Records from a data collection:
****

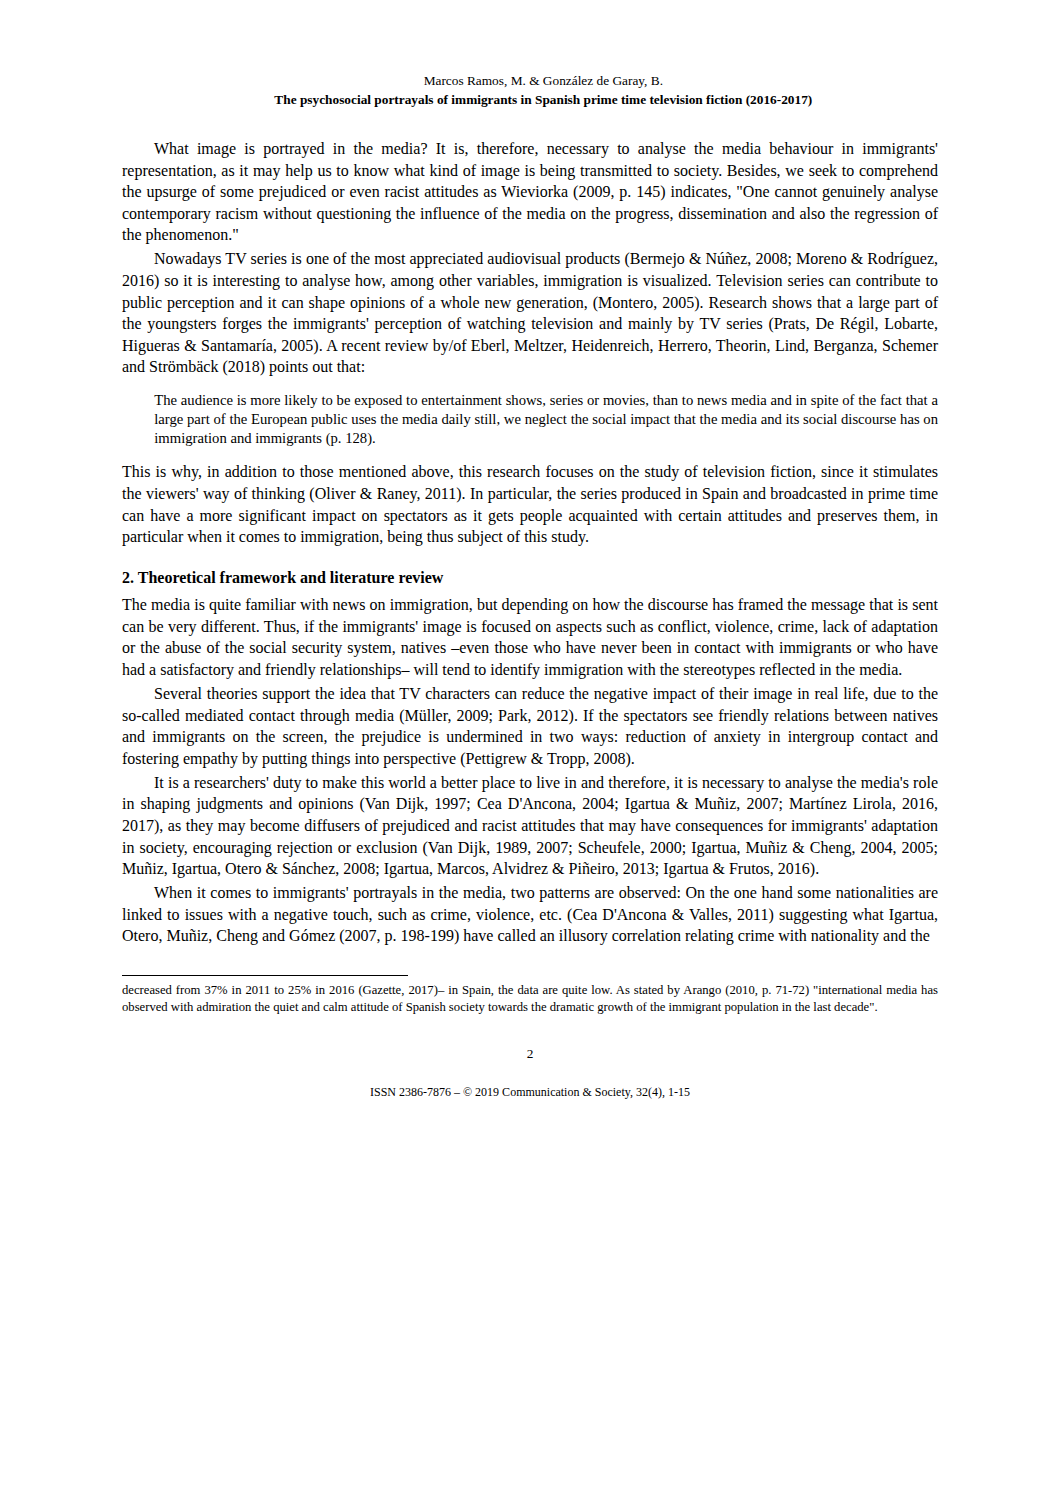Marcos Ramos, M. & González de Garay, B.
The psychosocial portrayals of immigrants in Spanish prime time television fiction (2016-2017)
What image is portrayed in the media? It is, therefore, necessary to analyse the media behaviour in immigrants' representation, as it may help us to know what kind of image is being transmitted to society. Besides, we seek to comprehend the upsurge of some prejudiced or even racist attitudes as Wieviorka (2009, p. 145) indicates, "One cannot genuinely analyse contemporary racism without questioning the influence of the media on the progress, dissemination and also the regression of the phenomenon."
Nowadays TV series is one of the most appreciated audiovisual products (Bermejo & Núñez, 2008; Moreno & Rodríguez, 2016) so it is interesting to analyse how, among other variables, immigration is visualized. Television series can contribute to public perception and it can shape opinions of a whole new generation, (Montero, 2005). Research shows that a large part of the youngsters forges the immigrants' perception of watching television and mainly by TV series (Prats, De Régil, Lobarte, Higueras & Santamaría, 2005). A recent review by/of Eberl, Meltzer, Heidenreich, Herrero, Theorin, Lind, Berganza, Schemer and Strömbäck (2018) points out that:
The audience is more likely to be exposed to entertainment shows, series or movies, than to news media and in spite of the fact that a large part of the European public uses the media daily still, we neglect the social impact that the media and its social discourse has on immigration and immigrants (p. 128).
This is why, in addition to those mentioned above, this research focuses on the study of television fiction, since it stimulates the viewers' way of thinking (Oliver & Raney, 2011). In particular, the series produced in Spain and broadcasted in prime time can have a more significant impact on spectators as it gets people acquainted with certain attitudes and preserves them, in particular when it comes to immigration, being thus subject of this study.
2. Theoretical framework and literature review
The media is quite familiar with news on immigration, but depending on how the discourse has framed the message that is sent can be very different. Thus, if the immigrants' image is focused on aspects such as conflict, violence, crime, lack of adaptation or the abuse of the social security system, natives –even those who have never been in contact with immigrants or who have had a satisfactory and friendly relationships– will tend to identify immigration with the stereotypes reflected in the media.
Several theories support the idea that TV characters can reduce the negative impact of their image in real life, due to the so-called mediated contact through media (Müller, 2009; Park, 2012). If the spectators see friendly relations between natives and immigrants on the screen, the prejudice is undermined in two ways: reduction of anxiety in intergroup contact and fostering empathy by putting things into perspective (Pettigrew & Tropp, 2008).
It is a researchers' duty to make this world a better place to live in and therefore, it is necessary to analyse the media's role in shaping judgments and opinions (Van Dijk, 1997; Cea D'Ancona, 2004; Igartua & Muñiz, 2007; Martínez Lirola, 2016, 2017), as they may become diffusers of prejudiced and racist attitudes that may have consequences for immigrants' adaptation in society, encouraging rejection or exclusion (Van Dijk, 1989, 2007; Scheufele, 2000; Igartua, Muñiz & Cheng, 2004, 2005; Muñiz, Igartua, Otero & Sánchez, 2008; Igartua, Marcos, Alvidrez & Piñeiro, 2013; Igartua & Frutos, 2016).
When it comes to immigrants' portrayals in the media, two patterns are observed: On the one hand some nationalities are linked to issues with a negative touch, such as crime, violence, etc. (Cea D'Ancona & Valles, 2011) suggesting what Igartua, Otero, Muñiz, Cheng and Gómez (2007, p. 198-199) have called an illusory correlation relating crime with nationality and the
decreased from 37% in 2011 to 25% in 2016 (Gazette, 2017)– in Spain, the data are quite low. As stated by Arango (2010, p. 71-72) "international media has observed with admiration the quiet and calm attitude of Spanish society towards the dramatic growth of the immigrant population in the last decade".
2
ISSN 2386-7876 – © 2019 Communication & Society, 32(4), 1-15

****

• _ASSIGNED TASK_: Where the word "adaptation" appears in a line of the entries above, count that line; give only the number.

• _SOLUTION FOR THIS EXERCISE_: 2